Unix imposes a single effective signature on all programs.

Typed Main lets programs declare their signatures.

Command-line usage

Command-line parsing for Typed Main programs happens in the Wasm engine.

Example: an f32 argument

The user might type "6.283185"

In some locales, the user might type "6,283185".

Or "0x1.921fb5p+2"`.

Parsing in the Wasm engine means that all programs have a consistent interface.

Example: a handle argument

Many programs read files, but they don't literally need files.

An "input stream", that supports read would often be enough.

Programs written this way:

  • Do one thing and do it well (waves to Unix)
  • Don't depend on a particular filesystem view
  • Don't depend on filesystem privileges
  • Don't depend on a filesystem at all!

Bonus:

  • No implied string comparisons! No:
    • Non-Unicode filenames
    • Unicode normalization
    • Case sensitivity
    • Windows special-case path parsing
    • Filename length limits
    • ...

Putting it all together

Typed Main programs are just programs.

With signatures, they're also just functions.

We can use this to compose multiple programs together.

Compatibility with existing code

We have three options.

Option A: Out of the box

For porting an existing application with no changes, things work like they do in WASI today:

  • Everything is strings
  • User needs to use --dir preopens

This uses Typed Main, but with a fixed signature.

  • List-of-strings for the args
  • List-of-(handle,string) for the preopens

Option B: Provide a witx description

In this option, the Developer writes a witx file to describe their application.

This option involves no changes to the program itself.

The main program will still take strings and use preopens, but it can be wrapped in a wasm interface generated form witx.

Example:

;; Typed main example: a simple grep

(module $grep
  ;;; Main entrypoint for grep.
  (@interface func (export "main")
    ;;; The string to search for.
    (param $pattern string)

    ;;; The output to write to.
    (param $output $output_byte_stream)

    ;;; The inputs to search for it in.
    (param $inputs (list $input_byte_stream))

    ;;; The result: Just indicate if any I/O failed.
    (result $error (expected unit (error $input_byte_stream_error)))
  )
)

Option C: Typed Main in the source language

What if programming languages let you just write a main function which took arbitrary types?

Nameless

Nameless is a Rust crate prototyping Option C, for native code:

https://github.com/sunfishcode/nameless

https://crates.io/crates/nameless

Nameless today works for native code by doing everything itself. But once we hook it up to Typed Main in WASI, it'll be a very thin API.

/// # Arguments
///
/// * `pattern` - The regex to search for
/// * `inputs` - Input sources
#[kommand::main]
fn main(
    pattern: Regex,
    output: LazyOutput<OutputTextStream>,
    inputs: Vec<InputTextStream>,
) -> anyhow::Result<()> {
    let mut output = output.materialize(Type::text())?;

    let print_inputs = inputs.len() > 1;

    for input in inputs {
        let pseudonym = input.pseudonym();
        for line in BufReader::new(input).lines() {
            let line = line?;
            if pattern.is_match(&line) {
                if print_inputs {
                    output.write_pseudonym(&pseudonym)?;
                    write!(output, ":")?;
                }
                writeln!(output, "{}", line)?;
            }
        }
    }

    Ok(())
}

Wrap up

Current Status

The witx syntax shown here is supported by the witx parser in the WASI tree.
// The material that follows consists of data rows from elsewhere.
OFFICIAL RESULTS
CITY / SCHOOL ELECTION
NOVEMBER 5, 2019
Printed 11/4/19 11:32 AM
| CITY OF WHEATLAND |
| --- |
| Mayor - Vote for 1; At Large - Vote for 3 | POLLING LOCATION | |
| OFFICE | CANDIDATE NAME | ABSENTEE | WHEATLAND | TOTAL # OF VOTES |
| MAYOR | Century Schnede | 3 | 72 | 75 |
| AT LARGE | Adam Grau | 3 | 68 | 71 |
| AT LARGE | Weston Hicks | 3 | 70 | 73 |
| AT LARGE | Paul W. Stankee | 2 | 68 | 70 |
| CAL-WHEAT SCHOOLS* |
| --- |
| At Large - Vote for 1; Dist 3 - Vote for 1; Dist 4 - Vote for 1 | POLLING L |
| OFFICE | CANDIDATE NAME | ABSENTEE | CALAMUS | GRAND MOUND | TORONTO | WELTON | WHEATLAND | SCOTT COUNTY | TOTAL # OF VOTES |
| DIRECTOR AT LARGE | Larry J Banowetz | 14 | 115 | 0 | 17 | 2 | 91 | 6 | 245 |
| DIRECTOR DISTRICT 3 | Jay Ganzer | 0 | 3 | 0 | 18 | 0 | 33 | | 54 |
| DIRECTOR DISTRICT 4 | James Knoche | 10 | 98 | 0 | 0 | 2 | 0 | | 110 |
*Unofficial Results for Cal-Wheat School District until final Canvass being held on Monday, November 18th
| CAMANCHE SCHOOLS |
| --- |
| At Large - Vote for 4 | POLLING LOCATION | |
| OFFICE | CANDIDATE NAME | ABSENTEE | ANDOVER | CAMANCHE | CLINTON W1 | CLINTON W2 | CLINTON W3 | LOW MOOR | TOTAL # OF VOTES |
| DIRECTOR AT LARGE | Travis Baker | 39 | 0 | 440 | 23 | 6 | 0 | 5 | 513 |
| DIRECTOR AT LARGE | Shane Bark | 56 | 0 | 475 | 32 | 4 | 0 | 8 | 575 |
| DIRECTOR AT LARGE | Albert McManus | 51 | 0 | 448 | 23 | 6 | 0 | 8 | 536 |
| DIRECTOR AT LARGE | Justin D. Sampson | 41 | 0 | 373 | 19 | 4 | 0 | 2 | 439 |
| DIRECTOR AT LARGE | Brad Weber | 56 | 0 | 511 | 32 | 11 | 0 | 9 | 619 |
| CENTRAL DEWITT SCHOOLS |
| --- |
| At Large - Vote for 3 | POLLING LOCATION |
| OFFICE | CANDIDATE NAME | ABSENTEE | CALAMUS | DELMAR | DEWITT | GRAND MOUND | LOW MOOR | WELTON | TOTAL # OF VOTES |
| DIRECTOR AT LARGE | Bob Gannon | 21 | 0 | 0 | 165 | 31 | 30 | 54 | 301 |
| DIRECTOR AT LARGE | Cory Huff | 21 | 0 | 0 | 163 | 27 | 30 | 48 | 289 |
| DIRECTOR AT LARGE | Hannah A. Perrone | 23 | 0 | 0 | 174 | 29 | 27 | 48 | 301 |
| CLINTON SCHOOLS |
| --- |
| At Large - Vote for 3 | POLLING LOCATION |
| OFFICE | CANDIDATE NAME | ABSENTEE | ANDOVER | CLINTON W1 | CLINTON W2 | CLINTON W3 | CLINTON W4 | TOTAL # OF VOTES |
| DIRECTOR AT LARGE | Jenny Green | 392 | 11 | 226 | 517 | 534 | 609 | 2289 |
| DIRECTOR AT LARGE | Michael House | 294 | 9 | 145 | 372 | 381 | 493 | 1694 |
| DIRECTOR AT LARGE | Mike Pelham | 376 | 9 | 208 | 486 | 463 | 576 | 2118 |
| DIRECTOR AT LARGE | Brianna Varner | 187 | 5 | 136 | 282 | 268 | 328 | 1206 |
New-style commands, a toolchain feature that can be one of the building blocks:

Interface types are in phase 1, and there is prototyping underway at a few different levels.

Typed Main uses in WASI

wasi-clocks

Clocks should be capabilities, rather than ambient authorities.

wasi-random

Entropy sources should be capabilities, rather than ambient authorities.

New WASI proposals

  • Serial ports
  • Audio devices
  • Database connections
  • etc.

A big question for all capability systems is how a program obtains the first capability. Typed Main is a way to do this.